§ TASK GOAL: If a line of the listing contains the string "from", return that line.

§ TASK INPUT:

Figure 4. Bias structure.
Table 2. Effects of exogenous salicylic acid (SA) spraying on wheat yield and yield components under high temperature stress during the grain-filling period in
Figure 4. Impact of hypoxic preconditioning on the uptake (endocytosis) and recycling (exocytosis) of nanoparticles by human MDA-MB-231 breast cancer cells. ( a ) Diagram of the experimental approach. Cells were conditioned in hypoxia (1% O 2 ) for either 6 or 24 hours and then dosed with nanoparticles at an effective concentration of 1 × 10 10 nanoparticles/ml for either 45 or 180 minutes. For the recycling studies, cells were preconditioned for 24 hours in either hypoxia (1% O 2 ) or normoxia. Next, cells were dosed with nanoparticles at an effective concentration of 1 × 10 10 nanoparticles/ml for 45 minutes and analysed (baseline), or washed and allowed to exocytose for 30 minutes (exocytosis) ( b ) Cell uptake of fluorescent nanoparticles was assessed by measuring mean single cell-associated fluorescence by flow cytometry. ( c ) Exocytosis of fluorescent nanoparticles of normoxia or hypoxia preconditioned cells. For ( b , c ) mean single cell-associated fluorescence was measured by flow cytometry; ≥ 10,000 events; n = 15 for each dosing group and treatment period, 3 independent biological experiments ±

* * *

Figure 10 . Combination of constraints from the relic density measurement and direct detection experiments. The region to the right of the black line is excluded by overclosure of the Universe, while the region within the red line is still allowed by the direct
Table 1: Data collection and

---

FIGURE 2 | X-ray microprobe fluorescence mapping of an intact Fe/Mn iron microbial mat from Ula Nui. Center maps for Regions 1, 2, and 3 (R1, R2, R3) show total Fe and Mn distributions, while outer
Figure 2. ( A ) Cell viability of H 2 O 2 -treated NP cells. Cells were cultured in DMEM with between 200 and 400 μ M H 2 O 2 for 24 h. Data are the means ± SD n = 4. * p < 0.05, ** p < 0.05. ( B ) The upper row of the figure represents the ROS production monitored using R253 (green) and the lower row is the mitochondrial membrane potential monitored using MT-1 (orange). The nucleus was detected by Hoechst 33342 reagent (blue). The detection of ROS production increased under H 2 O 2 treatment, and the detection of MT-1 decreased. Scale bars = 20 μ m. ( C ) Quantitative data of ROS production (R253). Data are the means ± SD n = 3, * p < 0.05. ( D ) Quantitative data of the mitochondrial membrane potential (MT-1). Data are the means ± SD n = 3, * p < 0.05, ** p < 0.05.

§ ANSWER TO THIS TASK:
Figure 10 . Combination of constraints from the relic density measurement and direct detection experiments. The region to the right of the black line is excluded by overclosure of the Universe, while the region within the red line is still allowed by the direct
FIGURE 2 | X-ray microprobe fluorescence mapping of an intact Fe/Mn iron microbial mat from Ula Nui. Center maps for Regions 1, 2, and 3 (R1, R2, R3) show total Fe and Mn distributions, while outer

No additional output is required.